Configure the Interact | ETL | patternStateETL | <patternStateETLName> | RuntimeDS and Interact | ETL | patternStateETL | <patternStateETLName> | TargetDS categories for the ETL configuration.
The two categories determine the data sources for retrieving and storing the event pattern data used by the ETL process.
*
The data source that you specify for the TargetDS configuration may be the same data source in which the Interact runtime tables are stored, or it may be a different data source for performance reasons.
a.
Click the category (RuntimeDS or TargetDS) that you want to configure.
b.
In the right pane, click Edit Settings and complete the following fields:
*
type. A list of the supported database types for the data source you are defining.
*
dsname. The JNDI name of the data source. This name must also be used in the user's data source configuration to ensure that the user has access to the target and runtime data sources.
*
driver. The name of the JDBC driver to us, such as any of the following:
Oracle: oracle.jdbc.OracleDriver
Microsoft SQL Server: com.microsoft.sqlserver.jdbc.SQLServerDriver
IBM DB2: com.ibm.db2.jcc.DB2Driver
*
serverUrl. The data source URL, such as any of the following:
Oracle: jdbc:oracle:thin:@ <your_db_host>:<your_db_port>:<your_db_service_name>
Microsoft SQL Server: jdbc:sqlserver:// <your_db_host>:<your_db_port> ;databaseName= <your_db_name>
IBM DB2: jdbc:db2:// <your_db_host>:<your_db_port>/<your_db_name>
*
connectionpoolSize. A value indicating the size of the connection pool, provided for performance tuning. Pattern state data is read and transformed concurrently depending upon the available database connections. Increasing the connection pool size allows for more concurrent database connections, subject to limitations of memory and database read/write capabilities. For example, if this value is set to 4, four jobs will run concurrently. If you have a large amount of data, you might need to increase this value to a number such as 10 or 20, as long as sufficient memory and database performance is available.
*
schema. The name of the database schema to which this configuration is connecting.
*
connectionRetryPeriod. The ConnectionRetryPeriod property specifies the amount of time in seconds Interact automatically retries the database connection request on failure. Interact automatically tries to reconnect to the database for this length of time before reporting a database error or failure. If the value is set to 0, Interact retries indefinitely; if the value is set to -1, no retry is attempted.
*
connectionRetryDelay. The ConnectionRetryDelay property specifies the amount of time in seconds Interact waits before it tries to reconnect to the database after a failure. If the value is set to -1, no retry is attempted.

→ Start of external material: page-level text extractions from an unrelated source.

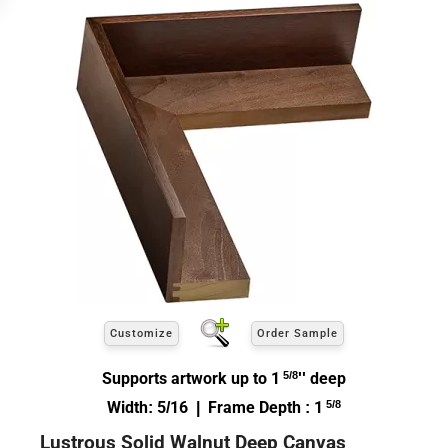
Customize
Order Sample
Supports artwork up to 1
5/8
'' deep
Width: 5/16 | Frame Depth : 1
5/8
Lustrous Solid Walnut Deep Canvas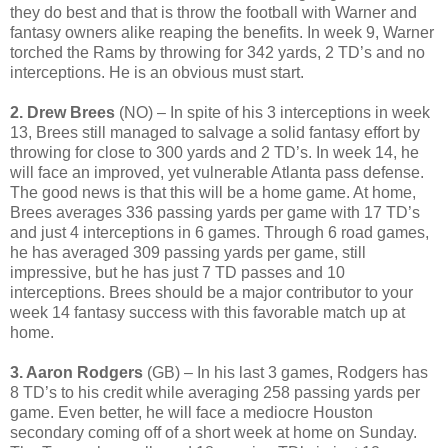
they do best and that is throw the football with Warner and
fantasy owners alike reaping the benefits. In week 9, Warner
torched the Rams by throwing for 342 yards, 2 TD’s and no
interceptions. He is an obvious must start.
2. Drew Brees
(NO) – In spite of his 3 interceptions in week
13, Brees still managed to salvage a solid fantasy effort by
throwing for close to 300 yards and 2 TD’s. In week 14, he
will face an improved, yet vulnerable Atlanta pass defense.
The good news is that this will be a home game. At home,
Brees averages 336 passing yards per game with 17 TD’s
and just 4 interceptions in 6 games. Through 6 road games,
he has averaged 309 passing yards per game, still
impressive, but he has just 7 TD passes and 10
interceptions. Brees should be a major contributor to your
week 14 fantasy success with this favorable match up at
home.
3. Aaron Rodgers
(GB) – In his last 3 games, Rodgers has
8 TD’s to his credit while averaging 258 passing yards per
game. Even better, he will face a mediocre Houston
secondary coming off of a short week at home on Sunday.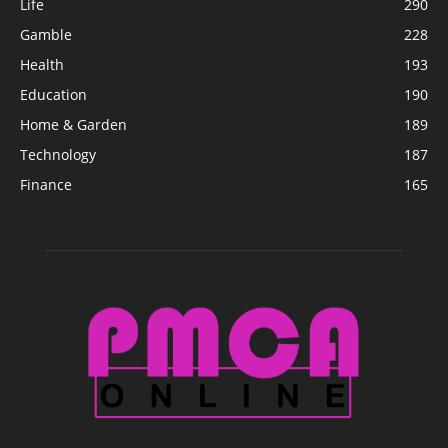
Life
290
Gamble
228
Health
193
Education
190
Home & Garden
189
Technology
187
Finance
165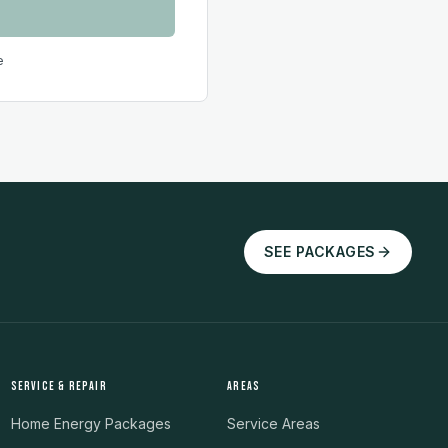
e
SEE PACKAGES
SERVICE & REPAIR
AREAS
Home Energy Packages
Service Areas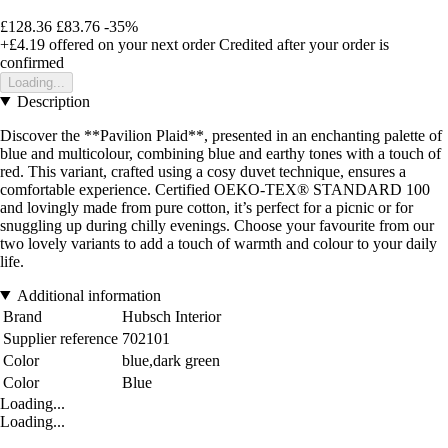
£128.36
£83.76
-35%
+£4.19
offered on your next order
Credited after your order is
confirmed
Loading...
Description
Discover the **Pavilion Plaid**, presented in an enchanting palette of
blue and multicolour, combining blue and earthy tones with a touch of
red. This variant, crafted using a cosy duvet technique, ensures a
comfortable experience. Certified OEKO-TEX® STANDARD 100
and lovingly made from pure cotton, it’s perfect for a picnic or for
snuggling up during chilly evenings. Choose your favourite from our
two lovely variants to add a touch of warmth and colour to your daily
life.
Additional information
Brand
Hubsch Interior
Supplier reference
702101
Color
blue,dark green
Color
Blue
Loading...
Loading...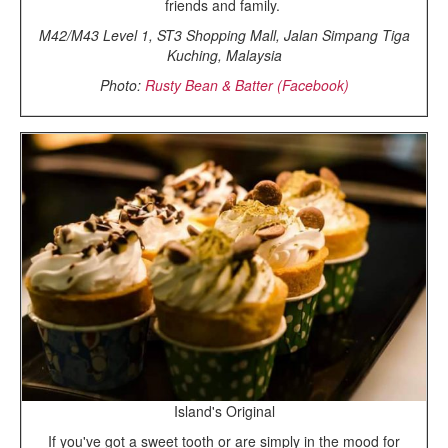
friends and family.
M42/M43 Level 1, ST3 Shopping Mall, Jalan Simpang Tiga
Kuching, Malaysia
Photo:
Rusty Bean & Batter (Facebook)
Island's Original
If you've got a sweet tooth or are simply in the mood for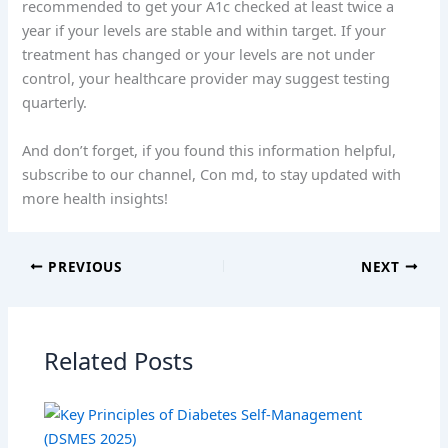
recommended to get your A1c checked at least twice a
year if your levels are stable and within target. If your
treatment has changed or your levels are not under
control, your healthcare provider may suggest testing
quarterly.
And don’t forget, if you found this information helpful,
subscribe to our channel, Con md, to stay updated with
more health insights!
PREVIOUS
NEXT
Related Posts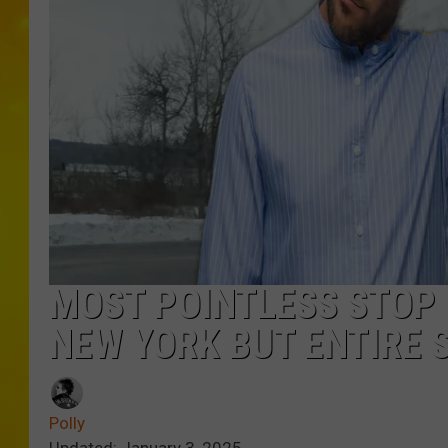
MOST POINTLESS STOP 
NEW YORK BUT ENTIRE 
Polly
Updated: January 3, 2025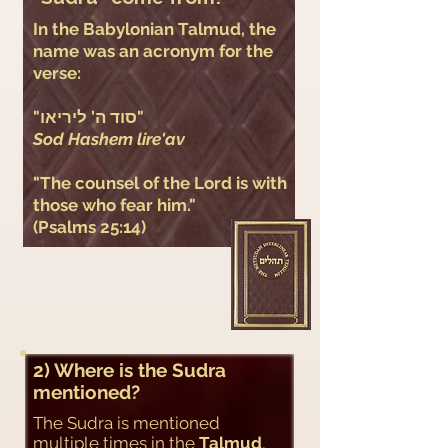
​In the Babylonian Talmud, the
name was an acronym for the
verse:
"סוד ה' ליריאו"
Sod Hashem lire'av
"The counsel of the Lord is with
those who fear him."
(Psalms 25:14)
2) Where is the Sudra
mentioned?
The Sudra is mentioned
multiple times in the
Talmud
,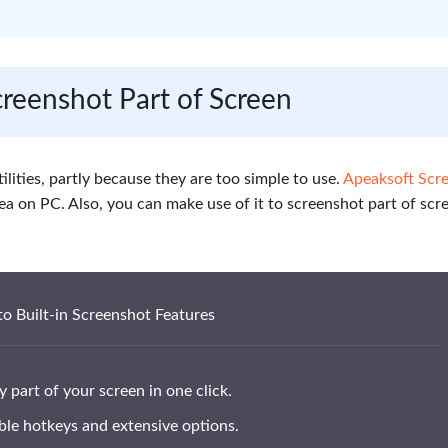
creenshot Part of Screen
ilities, partly because they are too simple to use.
Apeaksoft Scr
rea on PC. Also, you can make use of it to screenshot part of scr
to Built-in Screenshot Features
 part of your screen in one click.
le hotkeys and extensive options.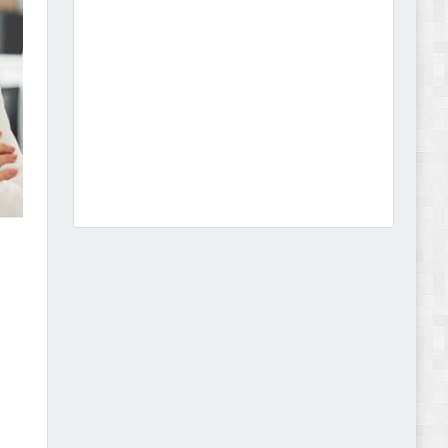
Dcare - Pharmacy WooCommerce WordPress
Theme Review
Leo Guzal - Kids Toys & Fashion Prestashop
Theme Review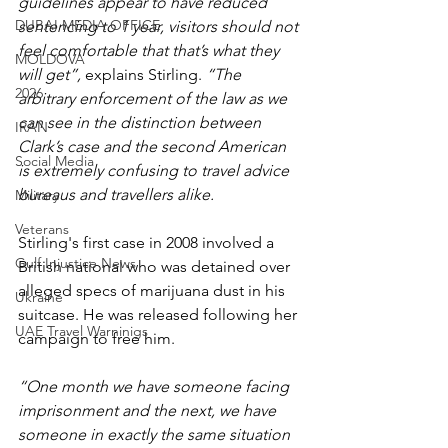
guidelines appear to have reduced 
DUBAI MEDIA OFFICE
sentencing to 1 year, visitors should not 
feel comfortable that that’s what they 
MOLDOVA
will get”, 
explains Stirling. 
“The 
2026
arbitrary enforcement of the law as we 
can see in the distinction between 
IRAN
Clark’s case and the second American 
Social Media
is extremely confusing to travel advice 
bureaus and travellers alike.
Military
Veterans
Stirling's first case in 2008 involved a 
Gulf Injustice News
British national who was detained over 
alleged specs of marijuana dust in his 
Ukraine
suitcase. He was released following her 
UAE Travel Warninigs
campaign to free him.
“One month we have someone facing 
imprisonment and the next, we have 
someone in exactly the same situation 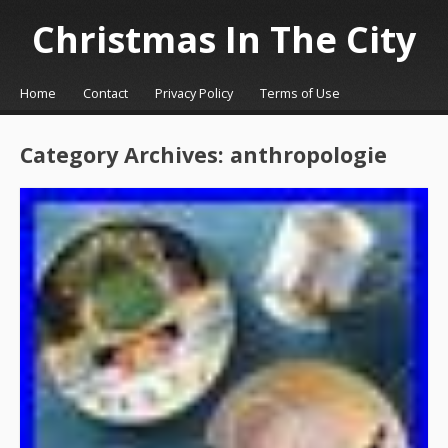
Christmas In The City
☰
Menu
Home
Contact
Privacy Policy
Terms of Use
Skip to content
Category Archives:
anthropologie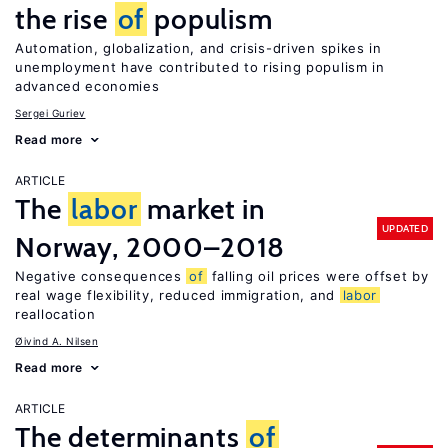
the rise
of
populism
Automation, globalization, and crisis-driven spikes in
unemployment have contributed to rising populism in
advanced economies
Sergei Guriev
Read more
ARTICLE
The
labor
market in
UPDATED
Norway, 2000–2018
Negative consequences
of
falling oil prices were offset by
real wage flexibility, reduced immigration, and
labor
reallocation
Øivind A. Nilsen
Read more
ARTICLE
The determinants
of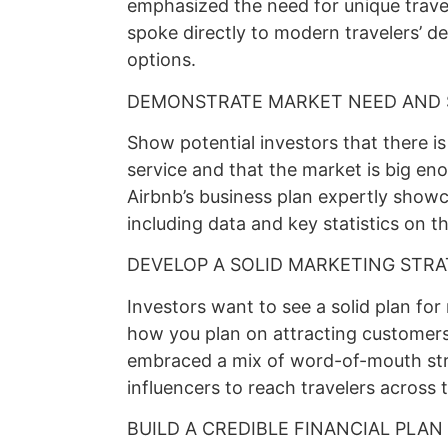
emphasized the need for unique travel
spoke directly to modern travelers’ d
options.
DEMONSTRATE MARKET NEED AND 
Show potential investors that there i
service and that the market is big eno
Airbnb’s business plan expertly showc
including data and key statistics on 
DEVELOP A SOLID MARKETING STR
Investors want to see a solid plan for
how you plan on attracting customers
embraced a mix of word-of-mouth stra
influencers to reach travelers across 
BUILD A CREDIBLE FINANCIAL PLAN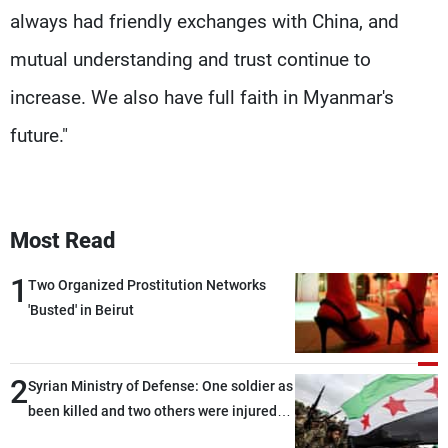
always had friendly exchanges with China, and
mutual understanding and trust continue to
increase. We also have full faith in Myanmar's
future."
Most Read
1
Two Organized Prostitution Networks
'Busted' in Beirut
2
Syrian Ministry of Defense: One soldier as
been killed and two others were injured
after being targeted by unknown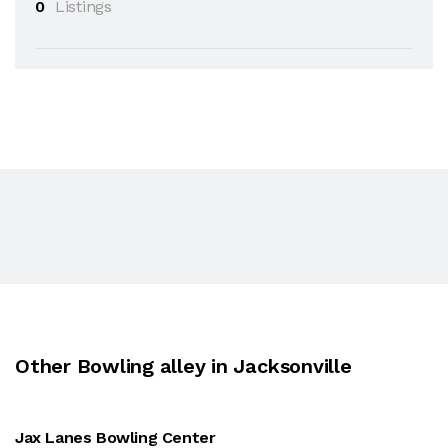
0
Listings
Other Bowling alley in Jacksonville
Jax Lanes Bowling Center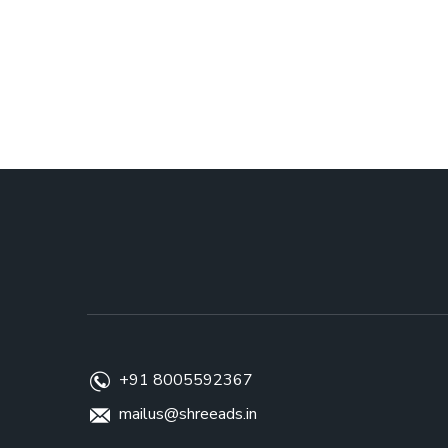
+91 8005592367
mailus@shreeads.in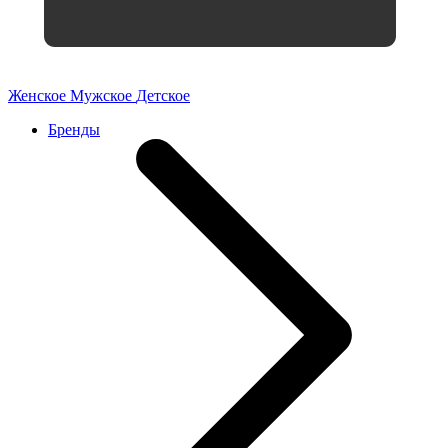
Женское
Мужское
Детское
Бренды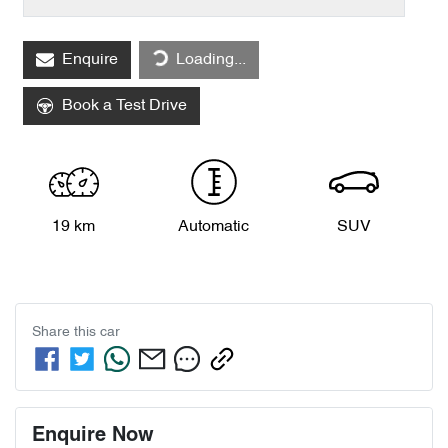
Loading...
Enquire
Loading...
Book a Test Drive
19 km
Automatic
SUV
Share this
car
Enquire Now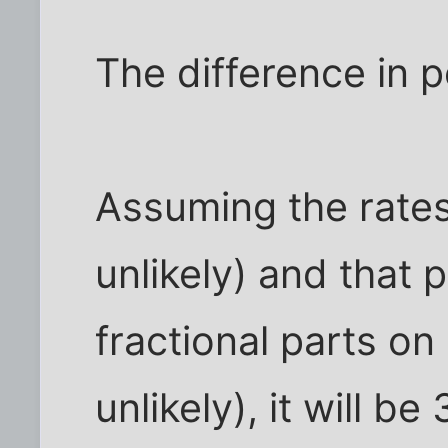
The difference in 
Assuming the rates
unlikely) and that 
fractional parts on
unlikely), it will 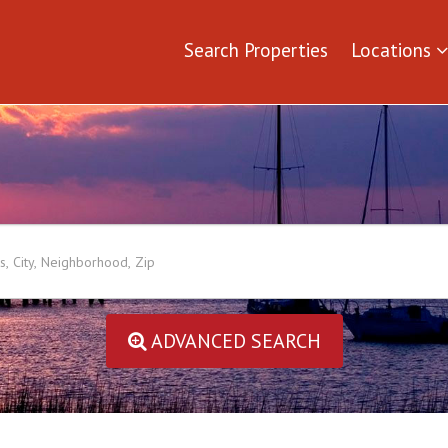
Search Properties
Locations
ADVANCED SEARCH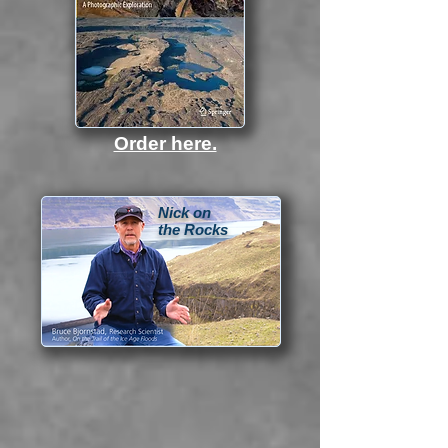
Order here.
Nick on
the Rocks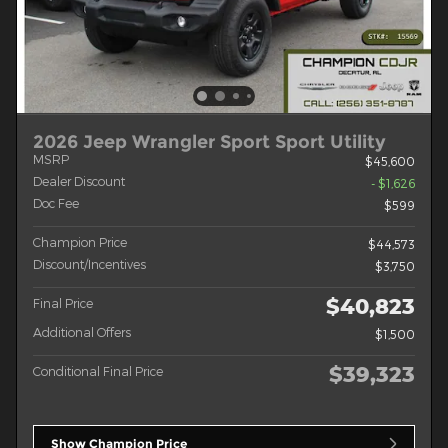
2026 Jeep Wrangler Sport Sport Utility
MSRP
$45,600
Dealer Discount
- $1,626
Doc Fee
$599
Champion Price
$44,573
Discount/Incentives
$3,750
$40,823
Final Price
Additional Offers
$1,500
$39,323
Conditional Final Price
Show Champion Price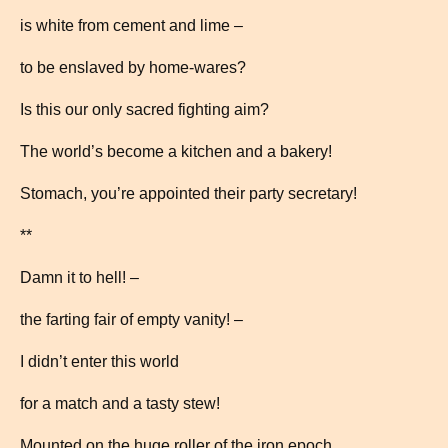
is white from cement and lime –
to be enslaved by home-wares?
Is this our only sacred fighting aim?
The world’s become a kitchen and a bakery!
Stomach, you’re appointed their party secretary!
**
Damn it to hell! –
the farting fair of empty vanity! –
I didn’t enter this world
for a match and a tasty stew!
Mounted on the huge roller of the iron epoch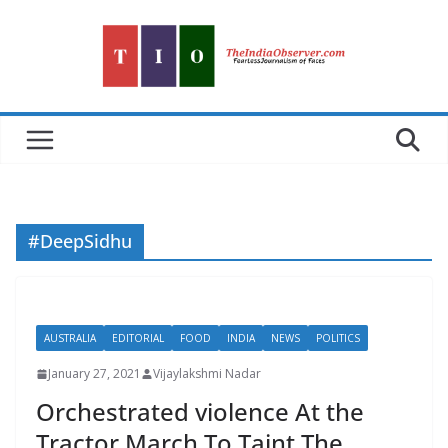
Skip
to
content
#DeepSidhu
AUSTRALIA
EDITORIAL
FOOD
INDIA
NEWS
POLITICS
January 27, 2021
Vijaylakshmi Nadar
Orchestrated violence At the
Tractor March To Taint The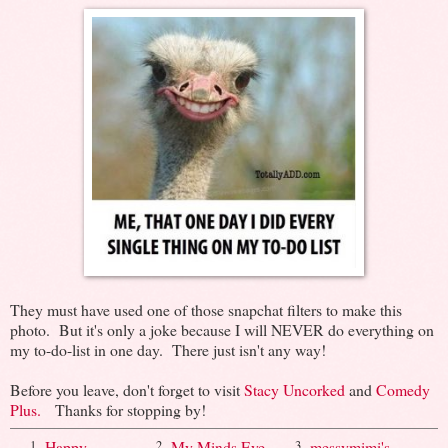
They must have used one of those snapchat filters to make this
photo. But it's only a joke because I will NEVER do everything on
my to-do-list in one day. There just isn't any way!
Before you leave, don't forget to visit
Stacy Uncorked
and
Comedy
Plus.
Thanks for stopping by!
Happy
My Minds Eye
messymimi's
1.
2.
3.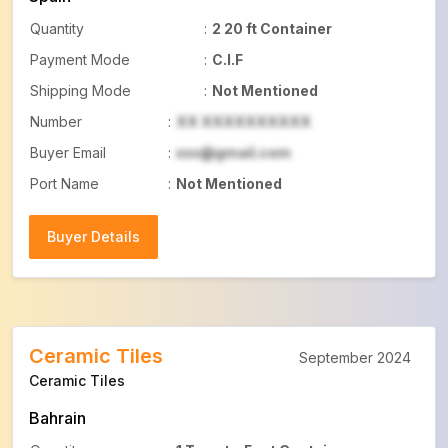
Quantity
:
2 20 ft Container
Payment Mode
:
C.I.F
Shipping Mode
:
Not Mentioned
Number
:
XX XXXXXXXXXX
Buyer Email
:
xxx@gmail.com
Port Name
:
Not Mentioned
Buyer Details
Buyer Details
Ceramic Tiles
September 2024
Ceramic Tiles
Bahrain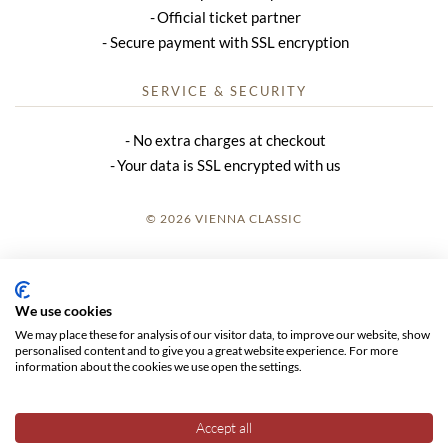
Official ticket partner
Secure payment with SSL encryption
SERVICE & SECURITY
No extra charges at checkout
Your data is SSL encrypted with us
© 2026 VIENNA CLASSIC
LOGIN
SITE NOTICE
We use cookies
We may place these for analysis of our visitor data, to improve our website, show
GTC
personalised content and to give you a great website experience. For more
information about the cookies we use open the settings.
DATA PRIVACY
Accept all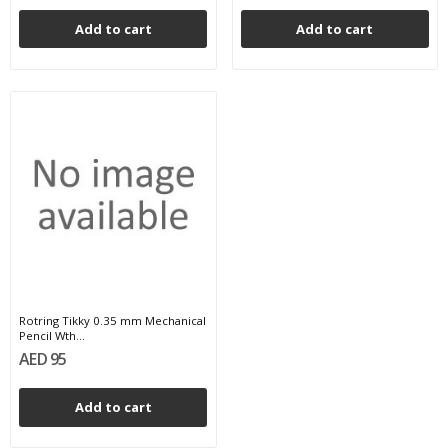
Add to cart
Add to cart
Rotring Tikky 0.35 mm Mechanical
Pencil Wth...
AED 95
Add to cart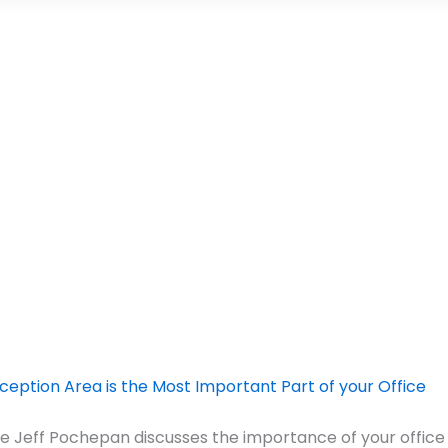
eption Area is the Most Important Part of your Office
icle Jeff Pochepan discusses the importance of your office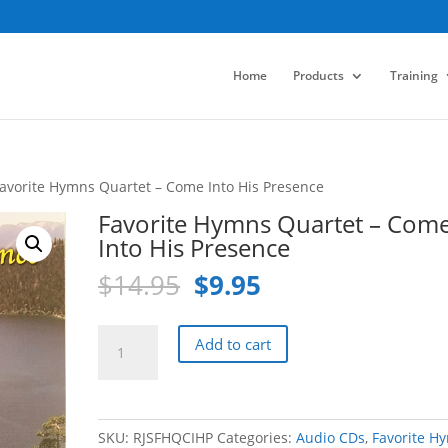
Home
Products
Training
Favorite Hymns Quartet – Come Into His Presence
Favorite Hymns Quartet – Com
Into His Presence
Original
Current
$
14.95
$
9.95
price
price
was:
is:
Favorite
Add to cart
$14.95.
$9.95.
Hymns
Quartet
-
Come
SKU:
RJSFHQCIHP
Categories:
Audio CDs
,
Favorite H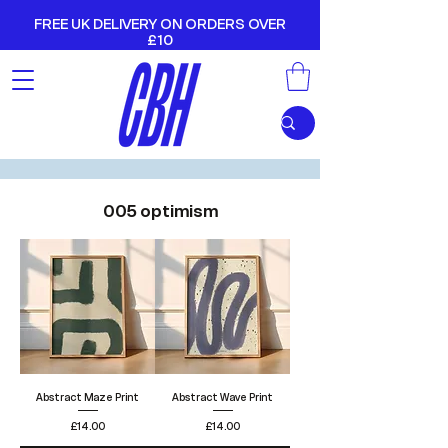
FREE UK DELIVERY ON ORDERS OVER
£10
005 optimism
Abstract Maze Print
Abstract Wave Print
Price
Price
£14.00
£14.00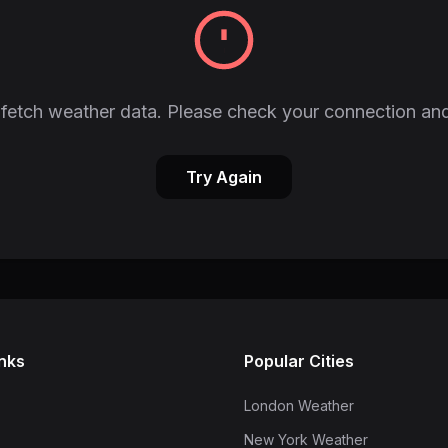
fetch weather data. Please check your connection and
Try Again
inks
Popular Cities
London Weather
New York Weather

Save the changes when you are done specifying both the runtime and target data sources.
8.
Still in IBM® Marketing Platform server, click Settings > Users in the toolbar.
9.
10.
Define data sources for the user to match the TargetDS and RuntimeDS categories you just defined for the ETL category. The Data Source name you specify for the user data source must match the value of the dsname property for TargetDS or RuntimeDS configuration.
The event pattern state ETL read the user name and password you specify here to connect to the database during processing.
You have now configured the Marketing Platform for use with the event pattern ETL process. Be aware that any changes you make to the ETL configuration other than the communication port are automatically implemented in the next run of the ETL process. There is no need to restart the ETL process after you change the configuration, unless you specify a new communication port.
With the installation and configuration of the event pattern ETL process completed, you are now ready to run the process.